For awhile, during the heady days of the Internet Boom, and when I was loosely affiliated with the prosperity that wheezed through Maryland, I lived pretty large. I had a nice little house in the city, a toy truck to play with, and spending cash to have fun with. Somewhere along the way, I started using my credit card for stuff, and got pretty cavalier about it. To the point where I realized one day that I was carrying a balance that was alarmingly large. And this coincided with one of those periods where I wasn’t getting paid on time. (You may already know where this is going.) After doing what I could to save money, and missing one payment along the way, I was able to pay the card off—but not before my interest rate was hiked to prime plus 20%.
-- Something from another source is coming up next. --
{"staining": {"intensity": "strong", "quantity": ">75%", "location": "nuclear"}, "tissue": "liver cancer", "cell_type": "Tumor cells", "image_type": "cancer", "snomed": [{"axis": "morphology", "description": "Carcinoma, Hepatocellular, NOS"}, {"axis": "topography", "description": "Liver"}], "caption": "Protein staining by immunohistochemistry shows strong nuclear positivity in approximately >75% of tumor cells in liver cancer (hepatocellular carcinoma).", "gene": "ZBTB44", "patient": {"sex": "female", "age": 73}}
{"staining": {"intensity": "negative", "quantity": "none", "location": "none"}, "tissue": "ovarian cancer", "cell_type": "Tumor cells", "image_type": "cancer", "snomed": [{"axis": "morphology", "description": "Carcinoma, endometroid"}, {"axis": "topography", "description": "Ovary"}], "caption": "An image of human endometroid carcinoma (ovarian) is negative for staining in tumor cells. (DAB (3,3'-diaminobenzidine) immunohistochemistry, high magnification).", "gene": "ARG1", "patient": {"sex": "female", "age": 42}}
I vowed never to have this happen again, and went back to my skinflint ways—only buying what I could afford with my debit card from my checking account, and retiring my credit card to the back of my wallet, behind my library and Sam’s Club cards. The last time I carried any balance at all on my card was April of ’05.
This afternoon, in preparation for booking a flight to California, I pulled it out to see if I could have the APR reduced. The nice lady on the phone cheerfully told me that my account was closed.
Closed? I asked. For what reason?
Because the account has been inactive for a year, she replied. Can I help you with any other services today?
So let me get this straight. If I carry a balance of $.01 on my card, Citibank charges me a “handling fee” each month, plus interest. If I don’t have any activity on my card at all, for a year, my APR still stays at Prime-plus-anal-rape, and Citibank closes the account without notifying me after I’ve been a customer of 13 years? Fuck you, Citibank.